Battletard wrote:
What is God?
A man-made concept that evolved from the curiosities of sub-Saharan African nomads prior to the advent of civilization. Curiosities spurred elemental polytheism, which gradually morphed over millennia into modern monotheistic (and primarily Abrahamic) beliefs.
Anyway, I'm a strong proponent of no-nonsense science. Creationism and intelligent design have no place in modern scientific studies, especially when the Bible Belt half-brains want to have them taught in schools as an "option."
How are two ridiculous theories with literally no evidence to support them considerable options? To teach them to impressionable kids is to promote ignorance and a legacy of religious wrongdoing that should have been kicked to the curb in the 1950s with the drastic improvements in science and technology brought upon the world (and especially the United States) by the end of WWII.
One can (and damn well should) shoot down religious, especially Christian, arguments in favor of creationism and/or intelligent design. While it may be their personal belief that an all-seeing, all-knowing micromanager (he's a Sims player?) created the entire universe a few thousand years ago while only putting life on Earth (and, according to some, only allowing true salvation in America), they're most likely going to push it on others.

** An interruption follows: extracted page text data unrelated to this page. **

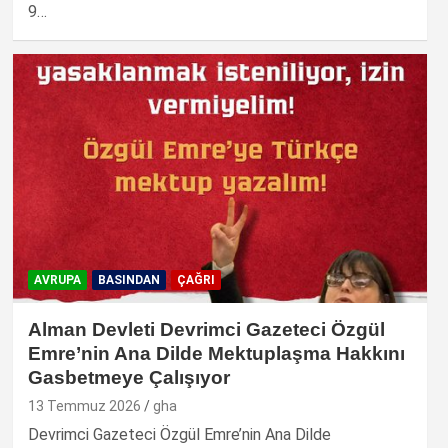
9…
AVRUPA
BASINDAN
ÇAĞRI
Alman Devleti Devrimci Gazeteci Özgül
Emre’nin Ana Dilde Mektuplaşma Hakkını
Gasbetmeye Çalışıyor
13 Temmuz 2026
gha
Devrimci Gazeteci Özgül Emre’nin Ana Dilde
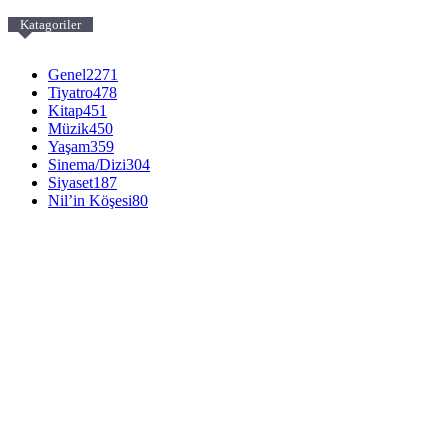
Katagoriler
Genel
2271
Tiyatro
478
Kitap
451
Müzik
450
Yaşam
359
Sinema/Dizi
304
Siyaset
187
Nil’in Köşesi
80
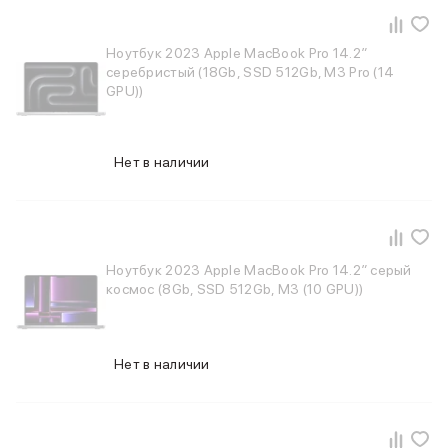
Ноутбук 2023 Apple MacBook Pro 14.2″
серебристый (18Gb, SSD 512Gb, M3 Pro (14
GPU))
Нет в наличии
Ноутбук 2023 Apple MacBook Pro 14.2″ серый
космос (8Gb, SSD 512Gb, M3 (10 GPU))
Нет в наличии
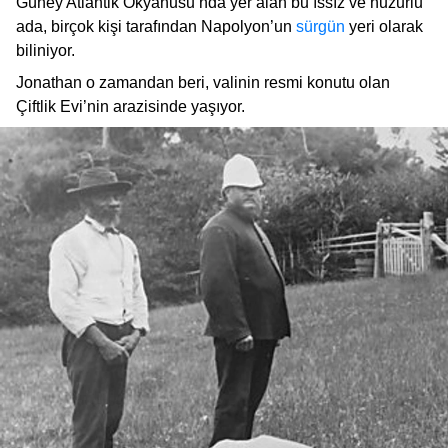
Güney Atlantik Okyanusu’nda yer alan bu ıssız ve huzurlu
ada, birçok kişi tarafından Napolyon’un
sürgün
yeri olarak
biliniyor.
Jonathan o zamandan beri, valinin resmi konutu olan
Çiftlik Evi’nin arazisinde yaşıyor.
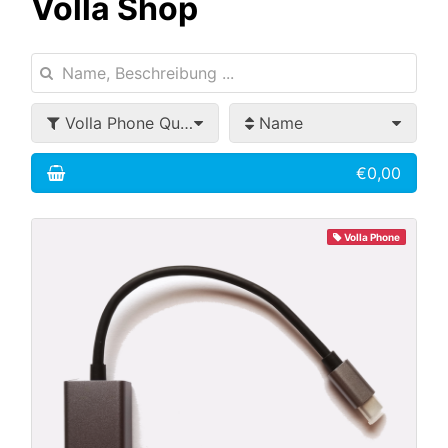
Volla Shop
Volla Phone Quintus
Name
€0,00
Volla Phone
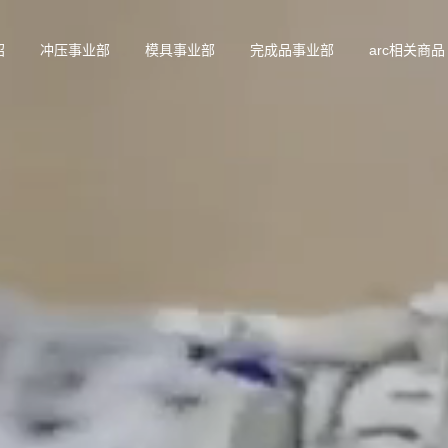
绍
冲压事业部
模具事业部
完成品事业部
arc相关商品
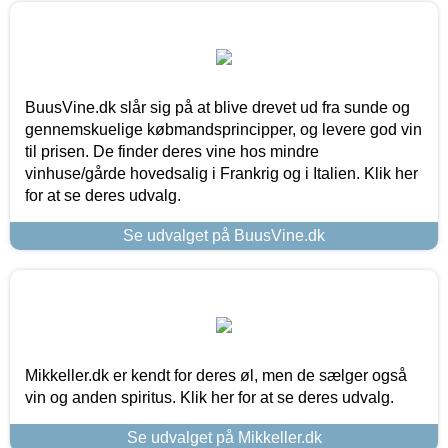
BuusVine.dk slår sig på at blive drevet ud fra sunde og
gennemskuelige købmandsprincipper, og levere god vin
til prisen. De finder deres vine hos mindre
vinhuse/gårde hovedsalig i Frankrig og i Italien. Klik her
for at se deres udvalg.
Se udvalget på BuusVine.dk
Mikkeller.dk er kendt for deres øl, men de sælger også
vin og anden spiritus. Klik her for at se deres udvalg.
Se udvalget på Mikkeller.dk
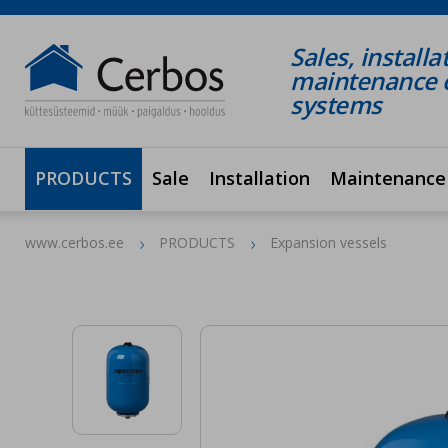
Sales, installa
maintenance o
systems
PRODUCTS
Sale
Installation
Maintenance
www.cerbos.ee
PRODUCTS
Expansion vessels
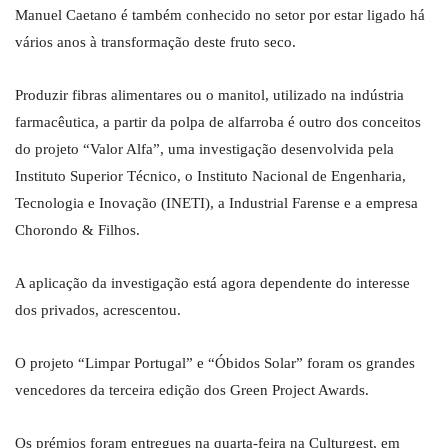
Manuel Caetano é também conhecido no setor por estar ligado há
vários anos à transformação deste fruto seco.
Produzir fibras alimentares ou o manitol, utilizado na indústria
farmacêutica, a partir da polpa de alfarroba é outro dos conceitos
do projeto “Valor Alfa”, uma investigação desenvolvida pela
Instituto Superior Técnico, o Instituto Nacional de Engenharia,
Tecnologia e Inovação (INETI), a Industrial Farense e a empresa
Chorondo & Filhos.
A aplicação da investigação está agora dependente do interesse
dos privados, acrescentou.
O projeto “Limpar Portugal” e “Óbidos Solar” foram os grandes
vencedores da terceira edição dos Green Project Awards.
Os prémios foram entregues na quarta-feira na Culturgest, em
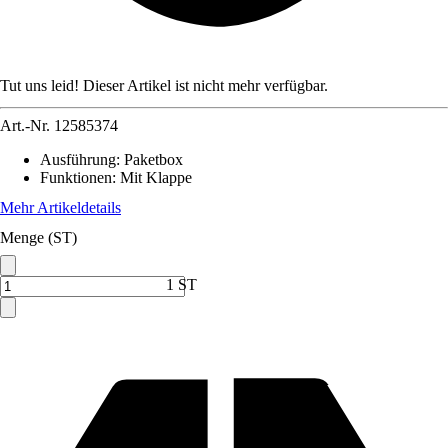
Tut uns leid! Dieser Artikel ist nicht mehr verfügbar.
Art.-Nr.
12585374
Ausführung
:
Paketbox
Funktionen
:
Mit Klappe
Mehr Artikeldetails
Menge (ST)
1 ST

That needs to be stopped through logic and reason.
One argument that I'd like to disprove is the creationist argument that "God had to have created all of the beauty around us." But what, then, is beauty? As humans, we categorize objects based on their relativity to our own schemata. If our schema for a beautiful island paradise is some beach in the Caribbean, then we'll see a beach in the Caribbean as beautiful. But what exactly would have made it beautiful? The moon, in my opinion, is beautiful. But its surface is the result of thousands, if not millions, of accidents during its lifetime. So how would an earthly accident be any different?
Beauty is, after all, in the eyes of the beholder.